给定题目 1 ::
用两句话概括这篇关于沥青路面基层的文字。
给定题目 2 ::
把这篇关于沥青路面基层的文字中从“(3)水泥稳定基层材料的抗压”起、一直到“使试验路出现裂缝的主要原因。”为止的部分原样抄录下来。
___ 页面文字 ___
为深入了解柔性、半刚性、刚性三种不同类型的基层对沥青路面使用性能的影响,提出与气候和交通等条件相适应的基层材料结构,本项目在山西省大新高速公路铺筑了实体工程,该试验路段囊括了国内外高等级公路上常见且较合理的基层结构类型,包括4种沥青路面面层厚度结构组合,4种混合料级配类型,4种改性沥青,7种基层结构组合和2种复合式路面结构,总计22种沥青路面结构总长7公里,其在国内沥青路面性能研究中属首次。
本文依托实体工程,针对目前公路沥青路面常用的柔性基层、刚性基层、半刚性基层等三类基层类型的材料设计与路用性能展开室内试验研究与实体工程现场施工与性能检测验证。采用正交敏感分析方法,结合BISAR程序计算结果,深入分析了基层力学设计参数;结合试验路的铺筑,对三类基层的施工技术进行比较研究,并对试验路的弯沉和裂缝进行了长期的跟踪检测,对试验路裂缝问题进行成因分析并提出有效的处治措施;运用寿命周期费用分析法分析了基层设计对沥青路面建设费用的影响。
研究认为:
(1)柔性基层材料组成设计时,采用马歇尔击实成型下的力学指标法能够取得良好的设计效果。采用大马歇尔击实成型条件下,ATB-30级配的力学指标法能够获得良好的低温抗裂性能,并且疲劳性能和高温抗变形性能也较好;ATB-25级配的力学指标法能够同时获得良好的高低温抗变形和疲劳特性;AC-30Ⅱ级配的力学指标法也能够同时获得良好的高低温抗变形和耐疲劳特性;AM-30级配的传统马歇尔法能够获得良好的低温抗裂性能。ATB-30表现出较其他几种类型级配更为优越的高温抗变形、低温抗裂和耐疲劳性能。
(2)对比贫混凝土、高掺量粉煤灰混凝土基层两种刚性基层的配合比设计、强度、刚度等特性得出:随着粉煤灰含量的增加,水泥含量的减少,抗压强度和抗折强度都逐渐减小,且减小趋势逐渐变缓。粉煤灰在混凝土中起着微集料效应、火山灰效应和滚珠效应,粉煤灰、水泥、集料的不同比例及龄期的变化影响着该类材料的力学特性。
(3)水泥稳定基层材料的抗压强度>抗折强度,抗压弹性模量>抗折弹性模量,随着龄期的增长,水泥稳定基层材料的强度和模量均逐渐增大。抗压强度随龄期变化规律的线性回归结果:抗压强度Rc=0.0549 T(龄期)+3.5782,R2=0.999,抗压强度随龄期的变化速率前期和后期相差较小。
(4)路面结构设计中关键因素的正交敏感分析表明,各结构因素的敏感性大小排列为:基层厚度>底基层模量>基层模量;路面承载力计算结果表明,路面承载能力大小排列为刚性基层>半刚性基层>柔性基层。
(5)柔性基层的施工中施工厚度、温度的选择和防止离析是关键,施工厚度可以加大到粒径的5倍以上,压实温度的控制宜采用粘温曲线确定的温度进行,在温度降低到80℃以前完成碾压成型;刚性基层施工时整平难度较大,可通过添加外掺剂来改善施工性能;半刚性基层的施工过程中,应注意控制含水量和水泥等胶凝材料的用量,以减少半刚性基层裂缝的产生。
(6)实体工程沥青路面裂缝的分布密度排列为:柔性基层<半刚性基层<刚性基层,裂缝的宽度密度排列为:柔性基层<半刚性基层<刚性基层,最大裂缝宽度排列为:柔性基层<半刚性基层<刚性基层。裂缝处钻芯取样结果表明,裂缝主要为基层反射裂缝,降温速度快和温度过低是导致基层开裂产生路面反射裂缝从而使试验路出现裂缝的主要原因。
(7)不同基层类型沥青路面的寿命周期费用分析经济评价结果表明,柔性基层较一般半刚性基层沥青路面使用寿命长,能在较长时间内保持较高的服务能力,相对减少行程时间费、车辆运行费和事故费。
(8)在选择基层类型时,要深入分析刚性、柔性、半刚性基层各自的特点,结合当地的交通量大小、气候条件、水温地质条件,在保证基层满足基本路用性能的前提下,着重考虑主要性能要求,同时兼顾次要性能要求,经济合理地选用可获得最大路用效益的基层。
___ 提供的数据 ___
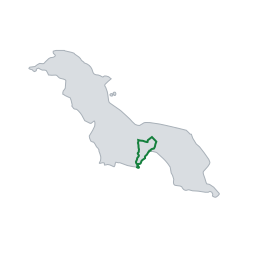 where Dedza sits in Malawi, rotated 320°
{"feature_id": "MWI-1907", "entity_name": "Dedza", "entity_type": "District", "adm_level": 1, "iso_a3": "MWI", "parent_name": "Malawi", "parent_adm1": "", "projection": "mercator", "projection_center": [34.115, -14.229], "detail": "fine", "context": "in_parent", "style": "outline", "palette": "green", "viewbox_px": 256, "rotation_deg": 320, "n_neighbors": 0, "source": "natural_earth", "source_scale": "10m", "svg_char_len": 4360}
<svg xmlns="http://www.w3.org/2000/svg" viewBox="0 0 256 256"><g transform="rotate(320 128 128)"><path d="M98.2,148.4L96.7,146.4L95.5,146.9L93.8,148.3L92.9,148.7L92.4,148.7L92.1,148.3L91.7,147.4L90.4,144.7L89.0,142.9L87.4,142.1L86.2,141.3L86.7,140.4L87.3,139.8L87.1,139.2L86.3,138.3L83.6,137.0L83.5,136.4L86.0,135.3L87.5,133.9L88.6,132.6L89.9,129.8L90.9,127.0L91.7,126.0L92.0,124.2L91.8,122.1L92.4,119.4L92.6,116.8L91.8,115.8L91.1,114.1L92.0,111.2L93.2,109.2L99.4,107.1L103.6,105.2L104.5,104.4L106.0,102.8L106.8,101.2L106.2,100.8L102.8,100.7L102.0,100.1L99.6,94.6L100.9,88.3L101.1,85.8L101.0,82.7L100.6,80.5L99.5,79.5L98.9,78.3L99.1,75.0L100.0,74.6L102.2,70.3L103.1,67.7L102.0,65.6L100.7,62.7L100.2,60.9L99.8,60.3L100.7,59.1L102.2,58.0L103.8,57.7L105.5,57.2L110.8,51.8L110.9,50.7L109.9,48.9L107.9,46.2L107.5,45.0L107.2,41.8L106.4,40.8L103.5,38.6L101.2,36.3L101.9,33.9L102.3,31.3L101.2,29.9L99.5,28.5L98.5,26.3L98.0,24.7L96.7,24.1L95.5,24.1L94.6,25.1L93.7,25.0L92.5,24.6L92.1,23.3L92.1,21.8L91.3,20.8L90.5,19.4L90.4,18.6L90.9,18.4L91.9,18.3L96.2,21.1L98.9,21.2L101.8,21.7L104.3,24.2L105.5,24.5L107.2,24.2L111.9,23.9L113.8,24.3L116.2,25.8L117.2,26.0L118.7,26.0L119.0,25.6L119.1,24.8L118.8,23.0L119.2,22.1L120.1,21.1L122.7,22.3L129.1,27.7L129.3,28.4L133.4,33.8L134.7,36.0L134.7,37.2L136.0,42.0L136.2,44.2L135.9,45.8L136.0,47.2L136.5,49.1L136.3,49.9L137.8,52.7L138.5,55.1L138.6,57.4L138.2,59.7L136.9,63.0L136.7,64.3L137.0,65.5L137.8,66.8L139.2,68.2L140.3,70.0L141.0,72.0L141.6,72.9L142.3,72.8L143.7,73.2L144.8,74.3L146.1,76.3L146.5,78.6L146.7,79.5L143.0,79.5L138.4,79.8L137.3,80.7L137.0,82.7L135.5,86.7L134.7,88.2L133.0,91.0L130.6,94.8L130.1,96.1L130.2,97.4L131.6,102.6L133.1,108.1L133.6,110.2L134.6,117.6L135.2,122.8L135.3,125.8L135.8,129.9L137.1,132.1L138.5,133.5L143.7,134.3L145.3,135.3L148.2,137.9L154.6,145.1L158.2,149.7L161.3,153.8L166.9,161.3L171.2,167.2L171.7,172.7L172.5,173.5L171.0,177.5L170.0,184.1L170.7,188.5L170.4,196.0L169.7,204.0L168.7,206.9L167.4,207.9L164.4,208.8L157.7,209.8L156.7,210.7L155.9,212.3L154.5,216.0L152.9,219.7L152.4,221.3L152.7,221.7L154.2,223.6L155.6,228.4L155.8,236.8L155.3,237.4L153.4,237.7L151.3,237.6L150.4,237.2L149.6,236.2L149.0,234.4L150.4,233.2L150.9,231.0L150.0,229.2L148.2,228.8L146.0,227.0L141.2,221.5L137.1,217.6L134.8,214.3L132.4,213.1L131.7,212.3L131.1,210.9L131.1,208.9L131.4,207.5L130.6,205.9L128.2,203.3L127.1,202.0L127.0,200.3L128.0,198.7L130.1,196.7L131.7,192.8L132.2,190.2L135.2,185.0L135.6,180.6L135.6,177.0L135.4,174.3L134.7,168.9L134.2,165.1L130.6,160.1L129.4,159.7L126.0,160.1L123.0,160.8L121.6,161.9L119.4,161.9L113.6,162.8L111.8,163.1L110.8,164.0L110.2,164.2L106.6,160.4L103.4,156.3L99.4,149.3L98.2,148.4ZM140.1,94.5L139.1,94.8L138.5,94.3L138.6,92.8L139.0,91.7L140.0,91.5L140.6,91.8L141.1,92.3L141.1,93.1L140.8,93.9L140.1,94.5ZM137.9,91.8L137.4,93.3L136.2,93.3L135.2,91.9L135.5,90.9L136.5,90.6L137.5,91.0L137.9,91.8Z" fill="#d9dde1" stroke="#a8b0b8" stroke-width="1"/><path d="M110.9,165.3L110.4,165.2L110.1,164.9L109.9,164.5L109.7,164.0L110.2,163.8L110.4,163.4L110.7,163.2L110.9,163.0L111.6,162.0L111.7,161.7L111.7,160.5L111.8,160.1L112.0,159.6L112.2,159.3L112.4,159.0L112.8,158.8L114.7,157.9L115.0,157.6L115.3,157.3L115.9,156.9L116.2,156.8L116.7,156.8L117.0,156.8L117.7,156.5L117.9,156.4L118.2,156.4L118.4,156.3L118.6,156.1L118.8,155.6L118.9,154.3L119.0,153.9L119.2,153.6L119.6,153.4L120.7,153.3L121.0,153.1L121.3,152.8L121.6,152.5L122.0,152.0L122.4,151.7L122.8,151.3L123.1,150.5L123.3,150.1L123.5,149.8L123.9,149.3L124.2,148.8L124.6,148.4L124.9,148.0L125.7,146.6L125.8,146.3L125.9,146.0L126.0,145.8L126.4,145.6L127.1,145.1L127.6,144.6L128.1,143.8L129.3,145.5L131.0,147.2L131.4,147.7L132.3,149.3L133.2,150.6L133.6,151.1L133.9,151.3L134.0,151.3L134.2,151.1L134.8,150.5L134.9,150.4L135.1,150.3L135.2,150.2L135.4,150.1L140.5,150.3L140.9,155.5L140.9,156.7L138.6,158.0L136.6,159.6L135.0,160.3L134.6,160.4L134.3,160.3L134.0,160.0L133.5,159.8L133.3,159.7L133.1,159.6L132.7,159.4L132.3,159.4L131.6,159.3L131.4,159.3L131.1,159.5L130.7,159.8L130.5,159.5L129.7,159.1L129.3,159.3L129.1,159.4L128.9,159.6L128.6,159.6L128.2,159.5L125.3,160.6L123.3,160.6L122.4,161.0L122.2,161.3L121.8,162.0L121.6,162.1L118.7,161.8L117.9,161.8L117.2,161.9L115.6,162.9L114.8,163.2L114.0,163.1L112.5,162.0L111.9,162.2L111.5,162.8L111.3,163.6L111.3,164.6L111.2,165.1L110.9,165.3Z" fill="none" stroke="#15803d" stroke-width="2"/></g></svg>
___
参考答案 1 ::
本项目在山西省大新高速公路铺筑了包含22种沥青路面结构、总长7公里的试验路，对柔性、刚性、半刚性三类基层的材料设计、施工技术、弯沉与裂缝以及寿命周期费用进行了研究。研究认为，路面承载能力为刚性基层>半刚性基层>柔性基层，裂缝分布密度则为柔性基层<半刚性基层<刚性基层，柔性基层比一般半刚性基层使用寿命长，选择基层时应结合当地交通量、气候和水温地质条件，经济合理地选用。

参考答案 2 ::
(3)水泥稳定基层材料的抗压强度>抗折强度,抗压弹性模量>抗折弹性模量,随着龄期的增长,水泥稳定基层材料的强度和模量均逐渐增大。抗压强度随龄期变化规律的线性回归结果:抗压强度Rc=0.0549 T(龄期)+3.5782,R2=0.999,抗压强度随龄期的变化速率前期和后期相差较小。
(4)路面结构设计中关键因素的正交敏感分析表明,各结构因素的敏感性大小排列为:基层厚度>底基层模量>基层模量;路面承载力计算结果表明,路面承载能力大小排列为刚性基层>半刚性基层>柔性基层。
(5)柔性基层的施工中施工厚度、温度的选择和防止离析是关键,施工厚度可以加大到粒径的5倍以上,压实温度的控制宜采用粘温曲线确定的温度进行,在温度降低到80℃以前完成碾压成型;刚性基层施工时整平难度较大,可通过添加外掺剂来改善施工性能;半刚性基层的施工过程中,应注意控制含水量和水泥等胶凝材料的用量,以减少半刚性基层裂缝的产生。
(6)实体工程沥青路面裂缝的分布密度排列为:柔性基层<半刚性基层<刚性基层,裂缝的宽度密度排列为:柔性基层<半刚性基层<刚性基层,最大裂缝宽度排列为:柔性基层<半刚性基层<刚性基层。裂缝处钻芯取样结果表明,裂缝主要为基层反射裂缝,降温速度快和温度过低是导致基层开裂产生路面反射裂缝从而使试验路出现裂缝的主要原因。